By Kevin Robinson in News on Mar 17, 2009 4:00PM

Photo by josephp
Yesterday, aldermen heard a pitch from the president of InsureNet, the Michigan-based company that sells "instant insurance status verification." Dr. Jonathan Miller, whose company stands to reap 30 percent of whatever the city collects, told the City Council’s Transportation Committee that using his service, Chicago could collect "at least $200 million a year" in fines and fees. While the state currently levies a $500 fine for driving without insurance, the city could pass its own ordinance and keep the fines. If Chicago only charged drivers that also got tickets for running red lights, the city could net as much as $10 million. If Chicago used its existing network of red-light cameras to simply check vehicles for insurance, thereby catching drivers that may be otherwise obeying traffic laws, the city could net enough funds to clear the budget shortfall for 2009.
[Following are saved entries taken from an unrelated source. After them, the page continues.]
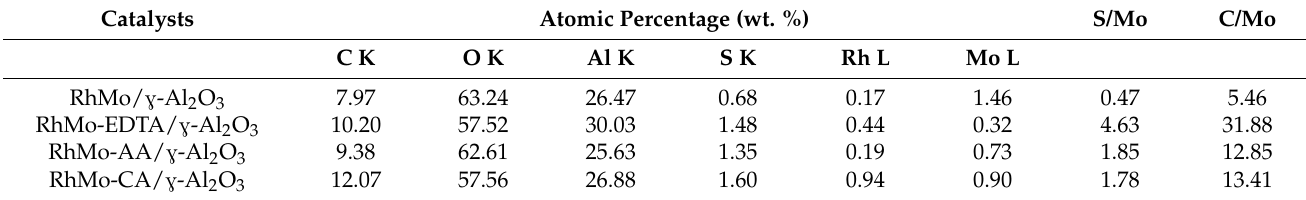
Table 2. Qualitative atomic percentage of Rh, C, O, S and Mo for sulfided HDS catalysts. Catalysts Atomic Percentage (wt.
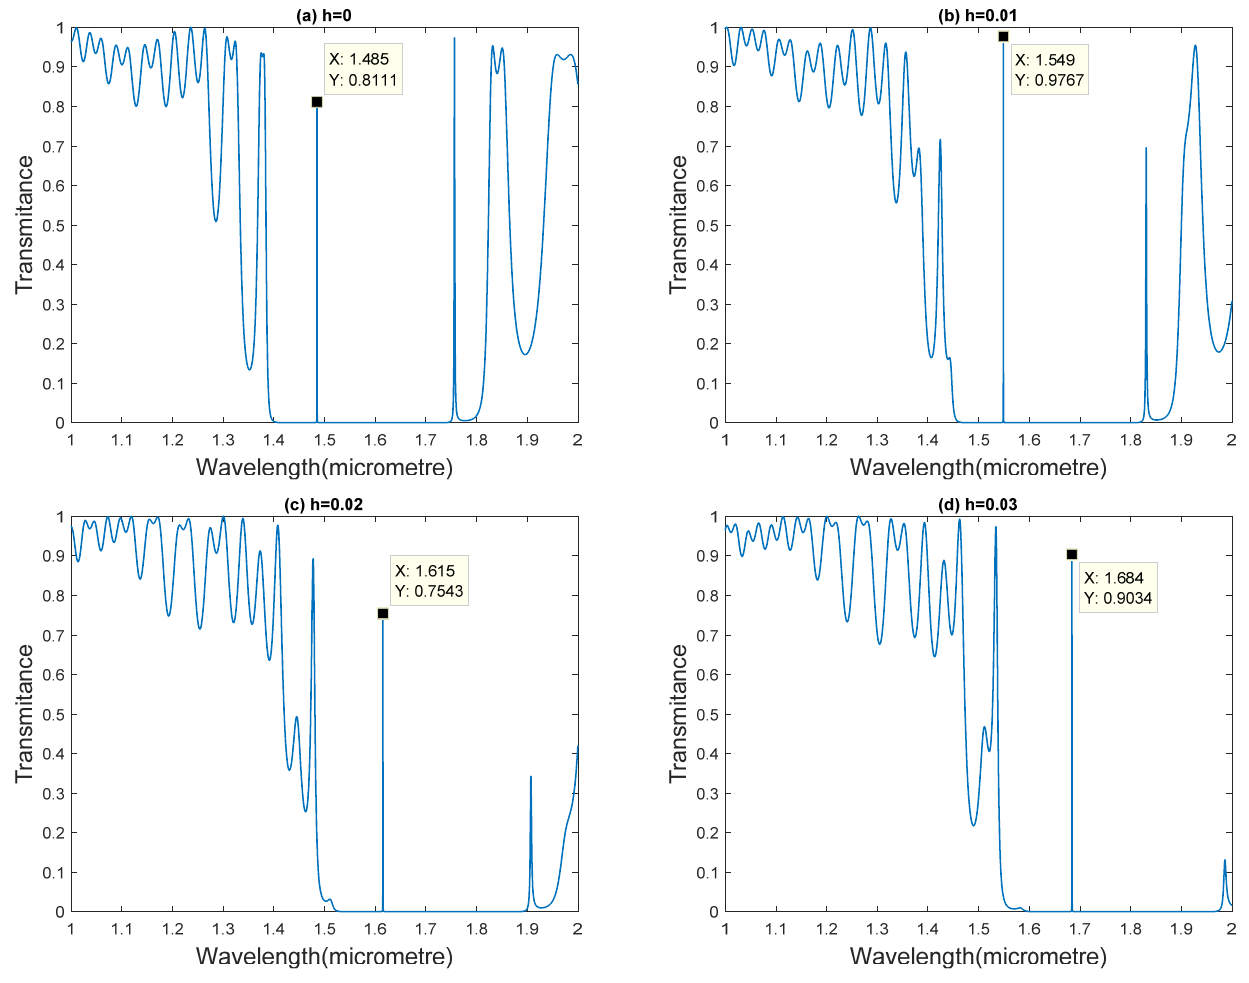
Figure 4. Variation of the transmittance peak intensity as a function of the deformation degree ( h ) for a photonic structure with 50 alternated layers of fused silica and TiO 2 and with a middle cavity filled with seawater of 50% salinity and at room temperature, ( a ) h = 0, ( b ) h = 0.01, ( c ) h = 0.02, ( d ) h = 0.03.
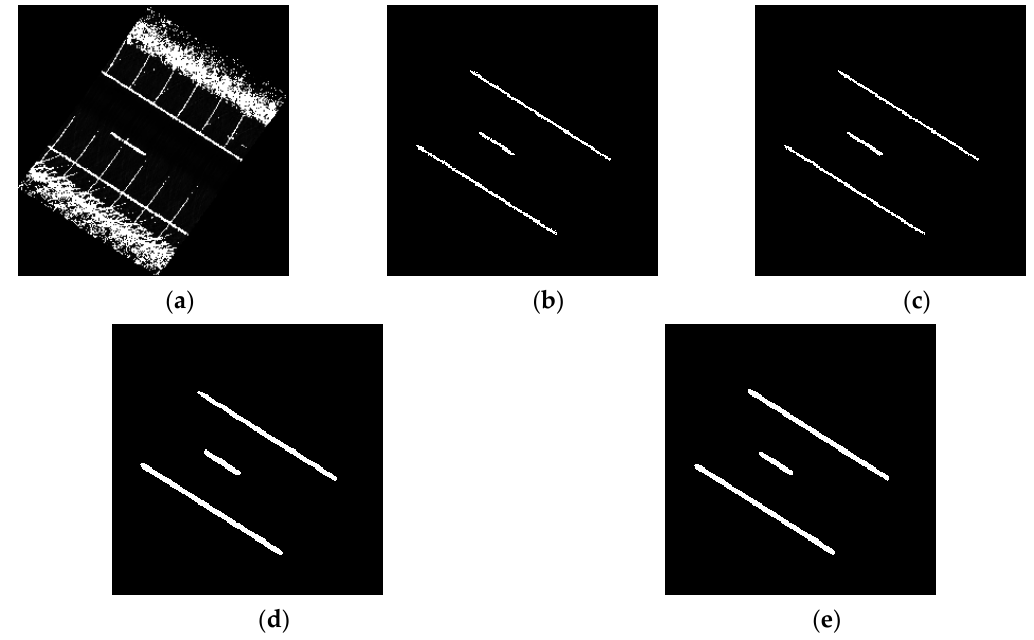
Figure 25. Asphalt pavement area (for location i in Figure 24): ( a ) original intensity image and predicted lane marking images from ( b ) original intensity thresholding, ( c ) normalized intensity thresholding, ( d ) U-net model 1, and ( e ) U-net model 2.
Although no municipality currently uses photo-enforcement to check insurance on vehicles, "we are going to have three or four states signed in the next 90 days," Rowland Day, InsureNet's Executive Vice President told aldermen. "You could put these cameras on the Dan Ryan. You could have the same camera at the entrance to O'Hare Field's parking lot where you have 10,000 cars parked. In theory, 20-some percent of those wouldn't be insured and they'd all be in violation of a city ordinance," 14th Ward Alderman Ed Burke said. "Maybe that's why the staggering amount of revenue you've suggested could be potentially achieved."

The Transportation Committee took no action Monday on the proposal. 38th Ward Alderman and Committee Chairman Tom Allen admitted that it was an "eye-opening" figure. "I like the idea. We'd all like people to have insurance. But, there is a certain group that, outside of putting people in prison, may never get insurance," he said, noting that a $500 fine is a pretty hefty sum for someone that might not be able to afford insurance.